Pythagorian triple

[Roadrunner]

Is there a way to tell tht 8, 15, and 17 is a Pythagorian triple without calculating?

 

In this particular problem DS knew one side was 8*3 =24, another side was 15*3=45, so my kid solved for the third side the long way, but didn't know 8,15,17 is a triple. Are we suppose to memorize some of those triples, or is there a way to tell.

 

He does understand 3:4:5

[elmerRex]

Hope that I am saying this right: No.

 

Here is why: There are infinite numbers of "Pythagorean Triplets" it will be impossible for most students or teachers to tell--without effort if it is a PT they are looking at, but there are a couple of patterns to them as a whole.

 

Tripletss are always one of two types--or almost always one of these two types, I do not know an exception, but I am not a math master.

Type 1--ALL 3 are even

Type 2--2/3 are odd and 1/3 is even.

 

It can be much fun to talk about WHY these patterns exist.

[regentrude]

I don't know whether there is an easy way to tell that 3 numbers for a Pythagorean triple other than trying it out.

 

You can construct triples by using Euclid's formula: if you take two integers, m>n, then a=m^2-n^2, b= 2mn, and c=m^2+n^2 form a triple.

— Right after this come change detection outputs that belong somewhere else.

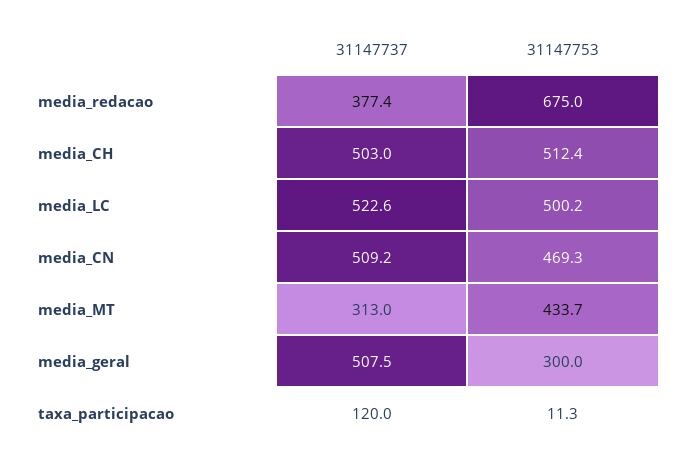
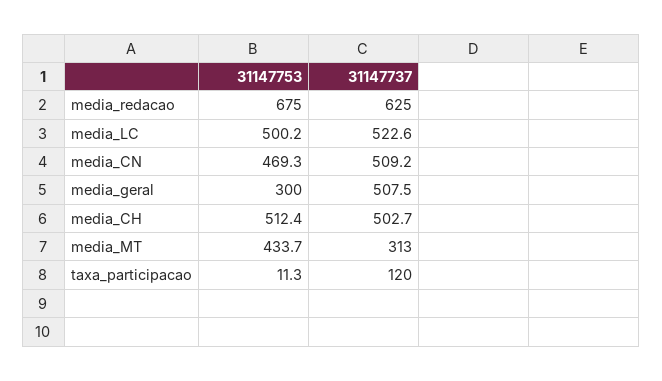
  {
    "31147737": {
-     "media_redacao": 377.4,
+     "media_redacao": 625,
-     "media_CH": 503,
+     "media_CH": 502.7,
      "media_LC": 522.6,
      "media_CN": 509.2,
      "media_MT": 313,
      "media_geral": 507.5,
      "taxa_participacao": 120
    },
    "31147753": {
      "media_redacao": 675,
      "media_CH": 512.4,
      "media_LC": 500.2,
      "media_CN": 469.3,
      "media_MT": 433.7,
      "media_geral": 300,
      "taxa_participacao": 11.3
    }
  }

For 8, 15, 17, m=4 and n=1.

So, if he student knows this, he could try to see if he can identify a pair of m,n for his three numbers. Note that this only works for primitive triples; if the numbers share a common factor, you first need to separate that factor (like in all triples that consist of three even numbers).

 

I'd make sure students recognize the 3-4-5 triple because that occurs a lot. Beyond that, nope.

[wendyroo]

When I was an SAT tutor, we taught students to look for the triples 3, 4, 5 and 5, 12, 13 because those were the ones that showed up most frequently on the test and could save a student considerable time.

 

Wendy

[Roadrunner]

O.K. That's good to know. He can spot 3-4-5 easily, but didn't spot 8,15,17. This was aops preA problem and the solution used the triple to solve it. It sounded to me that DS should have somehow been able to recognize it, so I am glad that isn't so. I might just add some of those triples to our "math poster." :)

[kiana]

The only ones that stick in my memory are 3:4:5, 5:12:13, 7:24:25, 8:15:17

 

BUT -- if he knows that one side is 3a and another side is 3b, he should be able to reason through and get that that the third side must be 3c, where a:b:c are the sidelengths of a right triangle.

[Roadrunner]

.

[Luckymama]

Dd has seen 7:24:25 so many times this year in AoPS precalc and in prepping for the SAT Math 2 subject test.

[Roadrunner]

Dd has seen 7:24:25 so many times this year in AoPS precalc and in prepping for the SAT Math 2 subject test.

 

I am going to write some of those out and put them on the wall.